# ACTION ITEM
Write out the data again exactly, skipping every picture.

[Records drawn from a dataset]
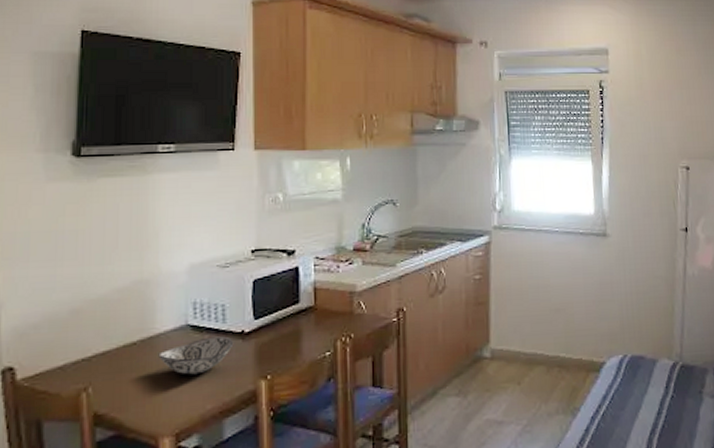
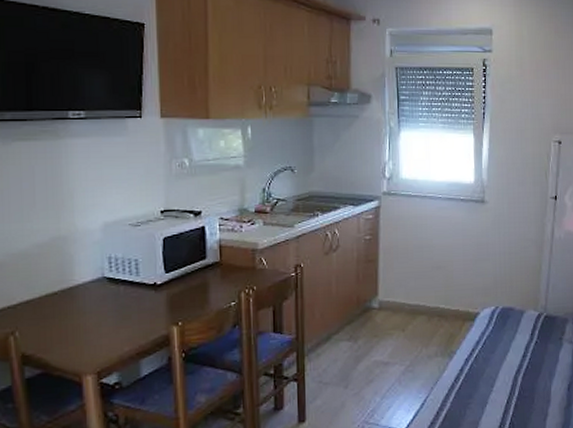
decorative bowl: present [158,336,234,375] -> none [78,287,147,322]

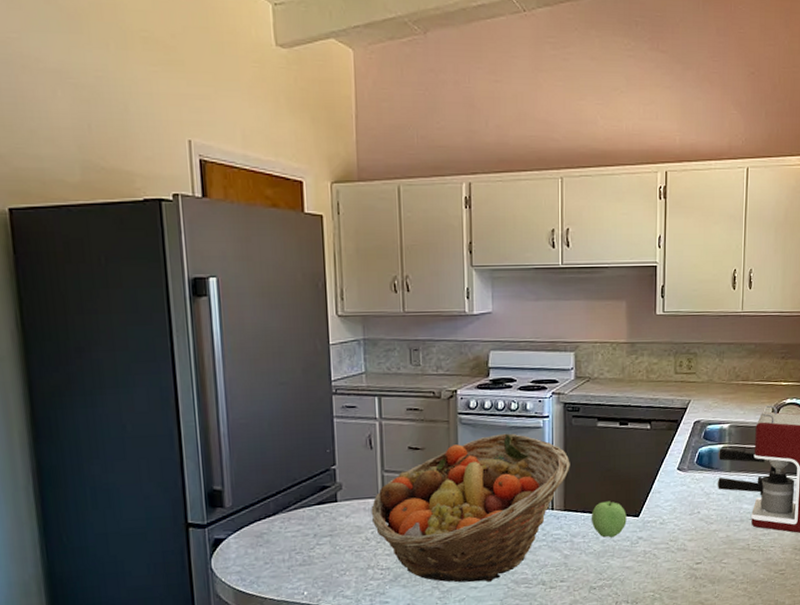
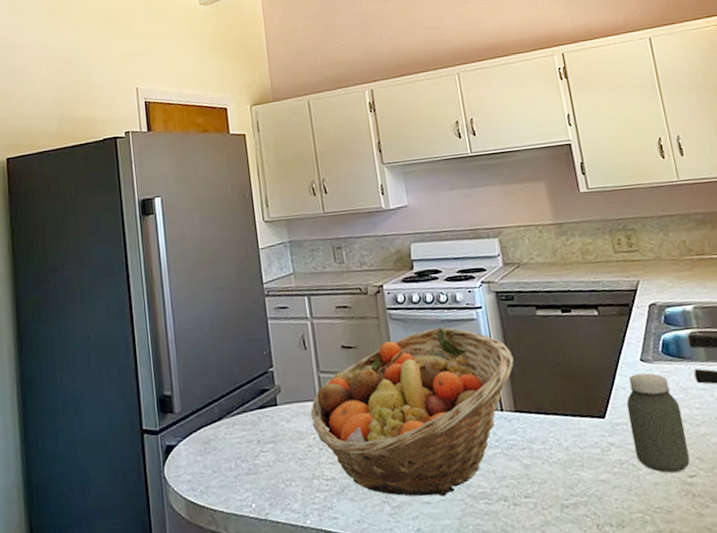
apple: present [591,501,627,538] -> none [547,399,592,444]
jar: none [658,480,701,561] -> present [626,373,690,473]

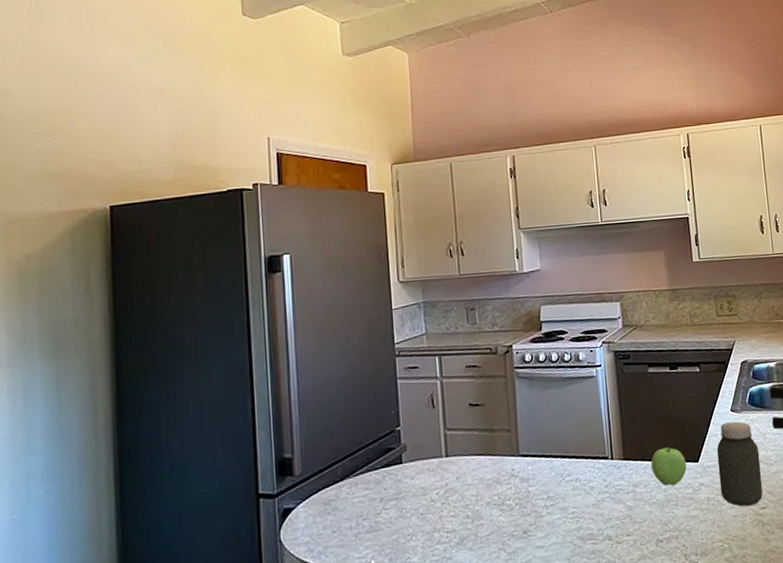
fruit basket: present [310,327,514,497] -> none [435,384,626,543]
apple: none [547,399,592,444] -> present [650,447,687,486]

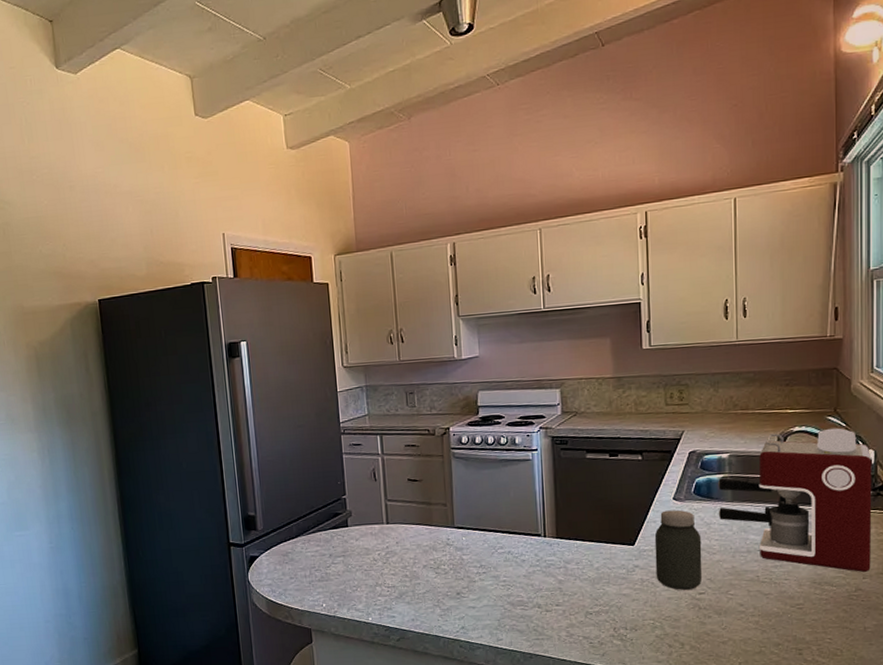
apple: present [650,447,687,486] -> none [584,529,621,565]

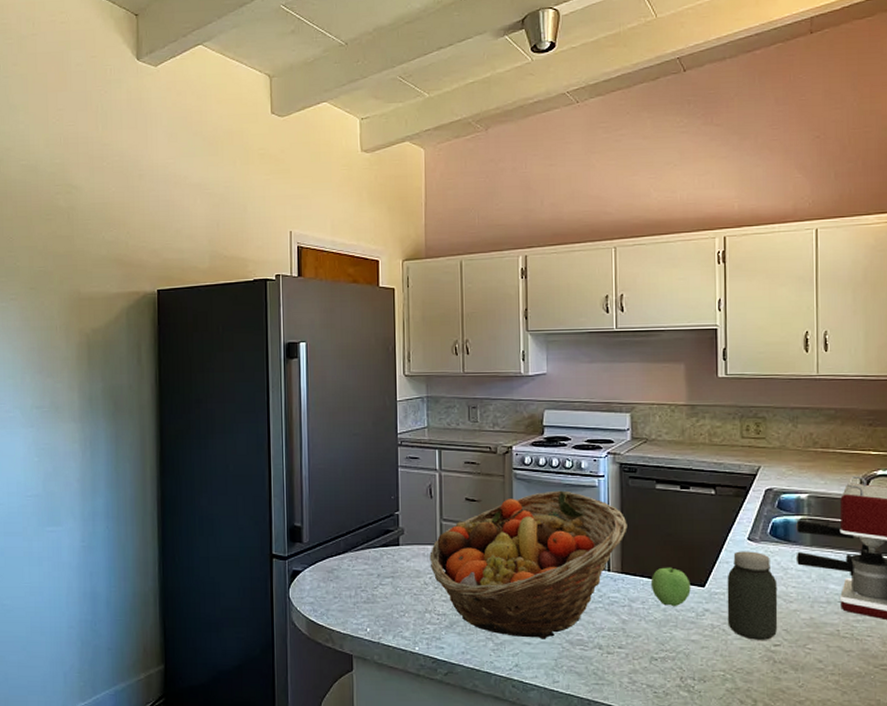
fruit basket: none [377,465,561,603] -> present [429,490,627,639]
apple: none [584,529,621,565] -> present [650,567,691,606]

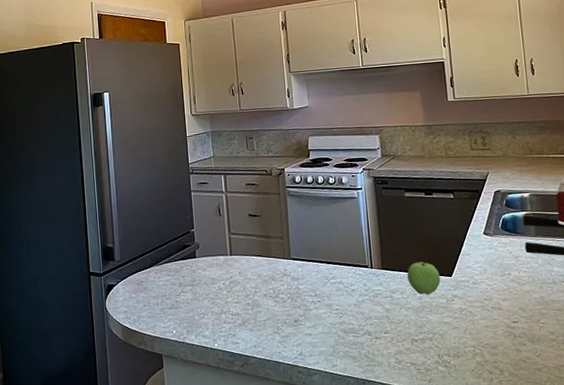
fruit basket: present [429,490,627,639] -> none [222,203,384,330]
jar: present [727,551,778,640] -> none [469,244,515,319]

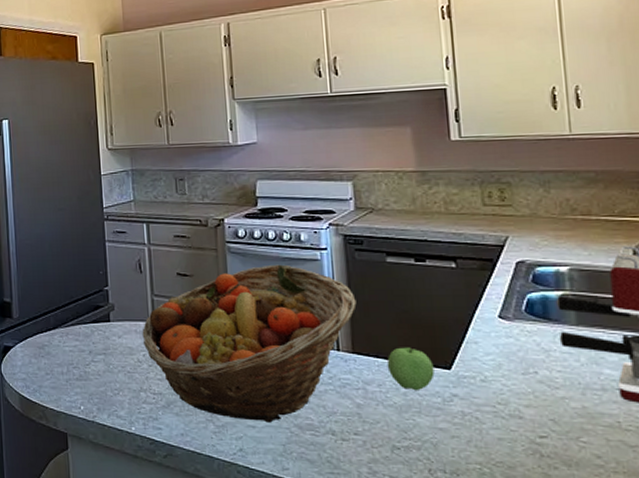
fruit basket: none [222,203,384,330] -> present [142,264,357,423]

# OUTPUT BELOW
decorative bowl: present [158,336,234,375] -> none [78,287,147,322]

apple: present [591,501,627,538] -> none [547,399,592,444]
jar: none [658,480,701,561] -> present [626,373,690,473]

fruit basket: present [310,327,514,497] -> none [435,384,626,543]
apple: none [547,399,592,444] -> present [650,447,687,486]

apple: present [650,447,687,486] -> none [584,529,621,565]

fruit basket: none [377,465,561,603] -> present [429,490,627,639]
apple: none [584,529,621,565] -> present [650,567,691,606]

fruit basket: present [429,490,627,639] -> none [222,203,384,330]
jar: present [727,551,778,640] -> none [469,244,515,319]

fruit basket: none [222,203,384,330] -> present [142,264,357,423]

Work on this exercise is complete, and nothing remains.